In order to demonstrate that the parameters are 'fine tuned' you actually need to be able to demonstrate that the parameters could have been otherwise. As far as I know, no theist has ever done this. As far as we can tell, those parameters are necessary features of our universe and not variables.

Fundamentally, the fine tuning argument for God does not and cannot explain how God came up with the set of fundamental constants that appear to be built into our universe.
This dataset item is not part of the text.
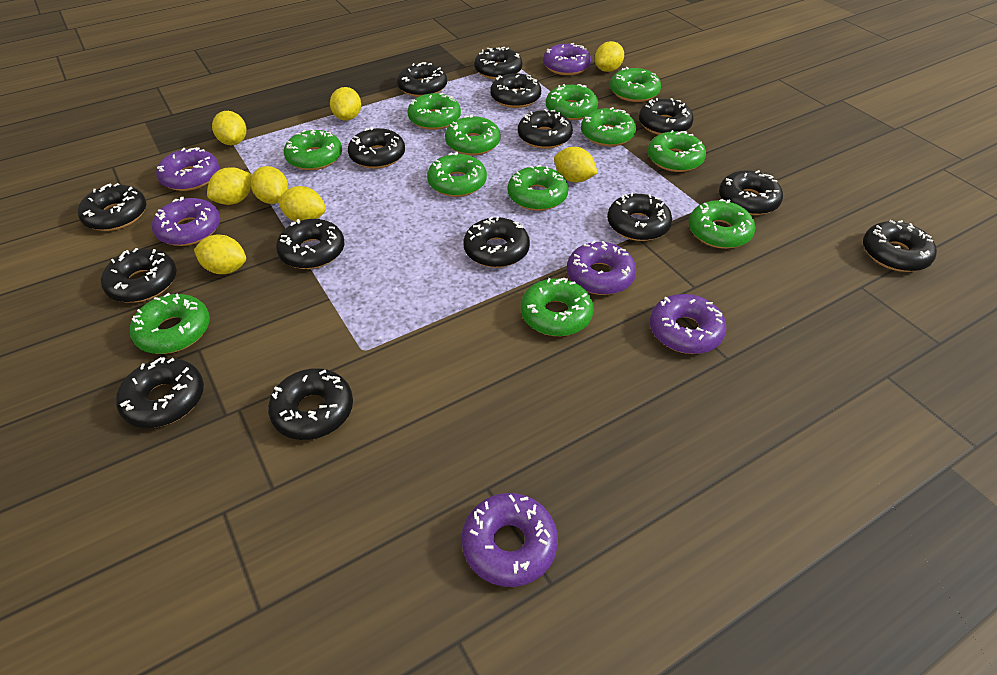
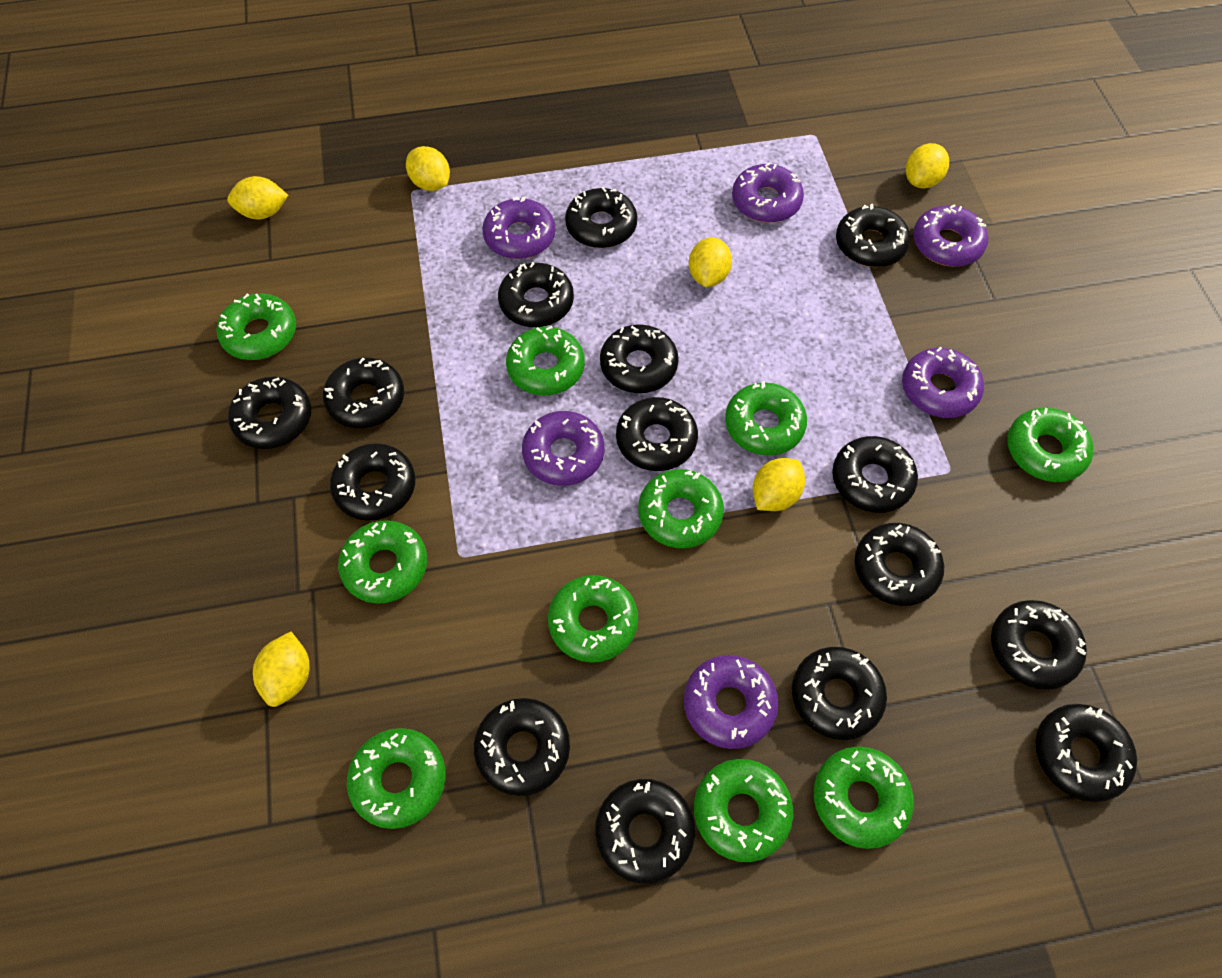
green donut: [130,293,210,354] [284,129,342,170] [407,93,461,130] [427,152,487,197] [445,115,501,156] [508,165,569,211] [521,278,594,336] [546,84,598,120] [581,107,636,147] [610,67,661,102] [648,130,706,172] [689,199,756,249] = 12 -> [216,293,296,360] [338,520,427,604] [347,728,446,829] [506,326,585,395] [548,575,638,663] [639,469,724,548] [694,759,794,862] [725,381,807,456] [814,746,914,849] [1007,407,1094,482] = 10
yellow lemon: [194,235,246,274] [207,167,252,205] [212,111,246,145] [251,166,288,204] [277,186,326,222] [330,87,361,121] [554,147,598,182] [595,41,624,72] = 8 -> [227,176,288,219] [253,632,310,707] [406,146,450,191] [689,237,732,287] [753,458,805,511] [906,143,949,188] = 6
In other words, it has no explanatory power.

It boils down, basically, to these two options:

  1. The universe has a set of physical constants built into it at the outset. We do not know how these constants were fixed. Or
  2. The universe has a set of physical constants built into it at the outset. They were put there by God. We do not know how these constants were fixed in the mind of God. We do not know how God came to be there.
It looks to me that God doesn't really play a part in the argument. He actually complicates the origin model rather than simplifying it. With God in the picture there are more questions and more unknowns.

Should we use Occam's razor here?

3 comments:

KWRegan said...

The issue is whether a set of constants enables the formation of informationally complex structures. There is a unique criterion: the organized particles must be capable of Turing-universal computation. One reads that many parameter settings preclude the formation of sufficiently rich structures. Your point of alternative life forms is accounted for, and there are people who hold that the range of possible alternatives is underestimated. (Here is a reference to Stephen Baxter, which rings the bell I had in mind.)

My angle is the idea of an attribute, human or otherwise, that cannot be excelled. There is lots about the design of life as we know it that could be bettered---Neil DeGrasse has a noted quip to that effect---so none of those aspects is such an attribute. The only two I've been able to think of are the capacity for love and the capacity for Turing-universal computation; the Church-Turing thesis asserts that the latter cannot be excelled in any physical regime. (I was an onlooker for David Deutsch's challenge to that in Oxford in 1985, which was turned aside.)

So to try to answer your interesting point about choice among life-supporting constants and query about what could be "in the mind of God", I can point only to such attributes above all else, the rest being ancillary.

Mike Blyth said...

You say, "In order to demonstrate that the parameters are 'fine tuned' you actually need to be able to demonstrate that the parameters could have been otherwise. As far as I know, no theist has ever done this." Isn't the whole point of the anthropic question, whether or not one is a theist, that the constants could have been different? As I understand it, the reason certain values are considered "fine tuned" is exactly because there is no known reason why they should be what they are. Of course, a reason could be forthcoming, but currently they appear arbitrary.
An infinite multiverse could solve the problem, but with the weaknesses you point out. I don't understand your objection to God planning the universe the way it is. Rather than conceptualizing God as "trying out" a vast assortment of constants, as if he were an experimenter, isn't it possible that he simply "spoke" the universe into existence as he wanted it to be? The observed physical interactions would be a result, not a constraint, of what he wanted to perform.

Ricky Carvel said...

The fine tuning argument does presuppose that the constants could have been otherwise, but I have never heard this demonstrated. It is just speculation. And without that speculation the fine tuning argument falls apart.

Yes, I suppose the Christian view is that God simply 'spoke' the universe into existence in the way he wanted it to be, but my question goes one step back from that - how did he know that the thing he spoke would work? Did he try others first (either as real or thought experiments) and they failed? The theist says no, God simply knew the right constants. That is, the right constants were simply there in the mind of God. This is pretty much analagous to the way in which the constants appear to be simply there in the nature of the universe. So why do we need God as an explanation here? The constants are just there in either case, but one theory also needs an additional infinite God.